A preemptive round-robin scheduler with a static pool of 16 tasks.

Task states:

State Meaning
RUNNING Currently on CPU
READY In ready queue, waiting for CPU
WAITING Blocked (not used in current implementation)
ZOMBIE Exited, slot available for new task

Task control block:

typedef struct task {
    unsigned long sp;           // saved stack pointer (context frame)
    unsigned long *stack;       // kernel stack base
    task_state_t state;         // RUNNING/READY/WAITING/ZOMBIE
    int pid;
    char name[16];
    struct task *next;          // ready queue linked list
    int is_user;                // 1 = user-mode (EL0) task
    uint64_t ttbr0;             // page table for user task
    unsigned long user_entry;   // virtual entry point
    unsigned long user_sp;      // user stack pointer
    unsigned long *user_stack;  // user stack base
} task_t;

Context frame layout (stack grows down, SP at the end):

SP+0:   x0          (offset 0)
SP+8:   x1
...
SP+232: x29         (offset 232)
SP+240: x30 (LR)    (offset 240)
SP+248: SP_EL0      (offset 248)
SP+256: ELR_EL1     (offset 256)
SP+264: SPSR_EL1    (offset 264)
SP+272: TTBR0_EL1   (offset 272)

How preemption works:

Timer IRQ (20ms)
  │
  ▼
exc_irq_el0_handler()
  │  gic_acknowledge() → ID=30 (timer)
  │  timer_irq_ack()   → re-arm
  │  sched_try_yield() → dequeue head, enqueue current at tail
  │                     → sets reschedule_pending = 1
  │  gic_eoi(irq)

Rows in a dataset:
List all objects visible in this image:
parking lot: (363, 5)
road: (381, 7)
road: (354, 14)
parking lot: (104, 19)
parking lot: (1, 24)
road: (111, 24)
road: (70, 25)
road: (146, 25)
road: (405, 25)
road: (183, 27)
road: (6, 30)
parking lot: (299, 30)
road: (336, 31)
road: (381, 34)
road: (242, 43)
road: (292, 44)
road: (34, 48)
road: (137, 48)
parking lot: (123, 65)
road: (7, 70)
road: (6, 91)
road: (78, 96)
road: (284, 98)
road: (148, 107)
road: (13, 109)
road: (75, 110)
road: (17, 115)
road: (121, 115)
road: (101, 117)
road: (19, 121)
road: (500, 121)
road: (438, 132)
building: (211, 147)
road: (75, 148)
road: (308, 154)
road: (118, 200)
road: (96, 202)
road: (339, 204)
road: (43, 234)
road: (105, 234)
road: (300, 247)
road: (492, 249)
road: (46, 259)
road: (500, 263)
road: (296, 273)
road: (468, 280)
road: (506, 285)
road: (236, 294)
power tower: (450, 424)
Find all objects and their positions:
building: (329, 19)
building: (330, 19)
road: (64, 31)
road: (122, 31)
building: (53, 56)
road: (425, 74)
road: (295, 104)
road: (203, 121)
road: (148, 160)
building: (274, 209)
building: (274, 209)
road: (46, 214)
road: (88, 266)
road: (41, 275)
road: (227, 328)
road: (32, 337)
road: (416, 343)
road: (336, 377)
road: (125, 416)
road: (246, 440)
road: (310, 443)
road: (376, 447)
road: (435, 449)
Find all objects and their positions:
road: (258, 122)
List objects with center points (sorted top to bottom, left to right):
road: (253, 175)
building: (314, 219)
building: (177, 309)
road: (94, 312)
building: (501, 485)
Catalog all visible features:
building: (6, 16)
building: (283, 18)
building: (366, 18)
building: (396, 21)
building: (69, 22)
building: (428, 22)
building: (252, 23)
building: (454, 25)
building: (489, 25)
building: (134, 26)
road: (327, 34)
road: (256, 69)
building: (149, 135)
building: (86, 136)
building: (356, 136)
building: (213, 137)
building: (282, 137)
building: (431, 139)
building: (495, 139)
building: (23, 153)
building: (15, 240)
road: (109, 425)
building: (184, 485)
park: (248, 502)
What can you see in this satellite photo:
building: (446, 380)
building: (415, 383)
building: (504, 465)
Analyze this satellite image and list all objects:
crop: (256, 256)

## Tasks
a - Please transcribe the part of the scheduler description that opens with the words containing "A preemptive round-robin" and closes with "pointer (context frame)".
b - Go on with the scheduler description, picking up right after its last line.
The rows aren't needed for this work.

## Exercise responses
a -
A preemptive round-robin scheduler with a static pool of 16 tasks.

Task states:

State Meaning
RUNNING Currently on CPU
READY In ready queue, waiting for CPU
WAITING Blocked (not used in current implementation)
ZOMBIE Exited, slot available for new task

Task control block:

typedef struct task {
    unsigned long sp;           // saved stack pointer (context frame)

b -
  │
  ▼
Return from exception
  │  check reschedule_pending
  │  if set:
  │    ctx_resched:
  │      *current_task_sp_ptr = SP  (save current)
  │      SP = next_task_sp          (load next)
  │      reschedule_pending = 0
  │      ctx_restore + eret

Task creation:

  • Kernel tasks (sched_create_task): 4KB stack, context frame with SPSR=0x3C5 (EL1h, IRQs masked), ELR → task_trampoline, x19 = entry function
  • User tasks (sched_create_user_task): kernel stack + user stack (4KB each), separate page table, code at 0x10000000, stack at 0x7FE00000, SPSR=0 (EL0t, all exceptions unmasked)

11. System Calls (syscall.c)

Five syscalls, invoked via SVC from EL0:

# Name Args Implementation
0 SYS_WRITE buf, len Writes len bytes from buf to UART
1 SYS_SLEEP ms Busy-wait for ms milliseconds
2 SYS_YIELD Calls sched_yield()
3 SYS_EXIT Frees stacks, marks ZOMBIE, switches away
4 SYS_READ buf, max Reads keyboard input with echo/backspace

The syscall number is extracted from ESR_EL1 bits 0-15 (the immediate field of the SVC instruction). Arguments come from x0-x2.

12. Shell (shell.c)

The interactive shell runs as the kernel's main task after boot. It reads commands via keyboard_gets() with full line editing (backspace, echo, CR/LF handling).

Commands:

Command Function What it does
help cmd_help() Lists all commands
ps cmd_ps() Prints task table via sched_list_tasks()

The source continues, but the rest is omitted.